____ GIVEN TEXT

The Past is a Different Country

Celebrating 100 Years of Lifesaving at Brisbane Girls Grammar School

 Mr Stephen Fogarty, Director of Health Studies Faculty

The past is a different country.  They do things differently there.

So begins L.P. Hartley’s 1953 novel, The Go-Between.  The novel’s protagonist reflects on past events in an attempt to better understand his current circumstances.  In this, the year in which the School celebrates 100 years of Royal Life Saving involvement, it is worth us doing the same.

As outlined in Pauline Harvey-Short’s history of health, physical education and sport at Brisbane Girls Grammar School, To become fine sportswomen (2011, p. 26),

In 1912 three students, Lottie Bond, Olga Hertzberg and Mary Lilley, were successful in achieving the Royal Lifesaving Society’s medal, as was their instructor, Miss Hunt.  Five other students achieved their elementary certificates.  These girls were Ena Eden, N. Hamilton (possibly Helena M. Hamilton), Irene Manning, Doris Park and Joan Quinlan.  The three medallists, Lottie, Olga and Mary, with Pauline Hertzberg, represented the School in the Maurice Barry Cup competition, which was “for ladies’ teams affiliated with the Queensland Head Centre” of the Royal Lifesaving Society and gained second place.  Thus began a long standing connection with the Royal Life Saving Society and a belief in the importance of community service.

________
____ EXTRACTED INFORMATION

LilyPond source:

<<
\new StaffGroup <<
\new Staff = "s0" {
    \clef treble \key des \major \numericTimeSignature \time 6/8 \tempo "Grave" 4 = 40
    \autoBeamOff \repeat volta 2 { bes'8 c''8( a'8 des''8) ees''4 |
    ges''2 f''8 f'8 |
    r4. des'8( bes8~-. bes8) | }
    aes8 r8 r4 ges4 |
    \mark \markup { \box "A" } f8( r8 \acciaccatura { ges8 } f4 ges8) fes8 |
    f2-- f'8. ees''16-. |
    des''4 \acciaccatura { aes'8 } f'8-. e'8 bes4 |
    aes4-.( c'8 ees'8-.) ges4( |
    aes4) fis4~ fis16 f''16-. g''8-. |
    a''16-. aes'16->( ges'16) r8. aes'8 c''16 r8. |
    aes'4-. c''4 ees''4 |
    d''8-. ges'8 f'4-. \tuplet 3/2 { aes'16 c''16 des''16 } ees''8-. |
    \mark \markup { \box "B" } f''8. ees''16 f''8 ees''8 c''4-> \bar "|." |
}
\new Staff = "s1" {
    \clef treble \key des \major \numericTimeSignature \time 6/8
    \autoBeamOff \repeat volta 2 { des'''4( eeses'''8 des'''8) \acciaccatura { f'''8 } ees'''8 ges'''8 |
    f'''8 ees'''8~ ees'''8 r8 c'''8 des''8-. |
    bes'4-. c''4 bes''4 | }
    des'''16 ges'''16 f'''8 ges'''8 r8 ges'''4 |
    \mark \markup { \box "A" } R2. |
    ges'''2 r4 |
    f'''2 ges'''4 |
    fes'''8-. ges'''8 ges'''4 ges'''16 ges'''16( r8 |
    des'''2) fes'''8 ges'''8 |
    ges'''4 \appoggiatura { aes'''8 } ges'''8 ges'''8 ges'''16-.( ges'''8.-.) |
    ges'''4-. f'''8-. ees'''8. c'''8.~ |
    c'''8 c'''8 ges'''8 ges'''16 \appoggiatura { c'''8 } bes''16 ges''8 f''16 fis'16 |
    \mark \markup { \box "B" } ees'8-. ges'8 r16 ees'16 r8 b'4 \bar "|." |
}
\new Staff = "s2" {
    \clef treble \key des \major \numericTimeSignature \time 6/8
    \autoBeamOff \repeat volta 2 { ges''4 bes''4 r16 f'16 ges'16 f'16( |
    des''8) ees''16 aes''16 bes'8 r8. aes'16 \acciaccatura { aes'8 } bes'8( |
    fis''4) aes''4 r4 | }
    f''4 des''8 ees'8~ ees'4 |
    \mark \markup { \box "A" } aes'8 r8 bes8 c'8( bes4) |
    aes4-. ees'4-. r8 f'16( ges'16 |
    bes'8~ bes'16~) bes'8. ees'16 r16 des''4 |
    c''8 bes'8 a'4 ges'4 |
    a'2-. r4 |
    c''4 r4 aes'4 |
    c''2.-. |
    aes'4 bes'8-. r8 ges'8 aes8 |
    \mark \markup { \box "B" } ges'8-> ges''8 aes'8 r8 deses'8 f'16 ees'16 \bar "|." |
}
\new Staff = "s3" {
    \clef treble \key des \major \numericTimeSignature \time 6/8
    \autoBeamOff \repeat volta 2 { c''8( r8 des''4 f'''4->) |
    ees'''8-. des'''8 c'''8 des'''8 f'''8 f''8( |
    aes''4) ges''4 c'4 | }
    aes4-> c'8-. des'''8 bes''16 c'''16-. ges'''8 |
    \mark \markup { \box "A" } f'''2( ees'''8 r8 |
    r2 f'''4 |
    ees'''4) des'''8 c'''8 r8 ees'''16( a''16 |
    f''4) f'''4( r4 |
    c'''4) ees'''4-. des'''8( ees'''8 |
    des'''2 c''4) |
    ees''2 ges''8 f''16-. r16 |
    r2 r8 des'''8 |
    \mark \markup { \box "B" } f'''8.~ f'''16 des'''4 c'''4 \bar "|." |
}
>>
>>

________

▶ **PROBLEMS TO SOLVE**:
1. Answer these about the lifesaving article:
(a) In what year was The Go-Between published?
(b) Who was the students' instructor who also earned the Royal Lifesaving Society's medal in 1912?
(c) What place did the School's team gain in the Maurice Barry Cup competition?
2. Reproduce the stretch of the lifesaving article from "As outlined in" through "of community service.", word for word.

▶ **SOLVED TASKS**:
1.
(a) 1953
(b) Miss Hunt
(c) Second place

2.
As outlined in Pauline Harvey-Short’s history of health, physical education and sport at Brisbane Girls Grammar School, To become fine sportswomen (2011, p. 26),

In 1912 three students, Lottie Bond, Olga Hertzberg and Mary Lilley, were successful in achieving the Royal Lifesaving Society’s medal, as was their instructor, Miss Hunt.  Five other students achieved their elementary certificates.  These girls were Ena Eden, N. Hamilton (possibly Helena M. Hamilton), Irene Manning, Doris Park and Joan Quinlan.  The three medallists, Lottie, Olga and Mary, with Pauline Hertzberg, represented the School in the Maurice Barry Cup competition, which was “for ladies’ teams affiliated with the Queensland Head Centre” of the Royal Lifesaving Society and gained second place.  Thus began a long standing connection with the Royal Life Saving Society and a belief in the importance of community service.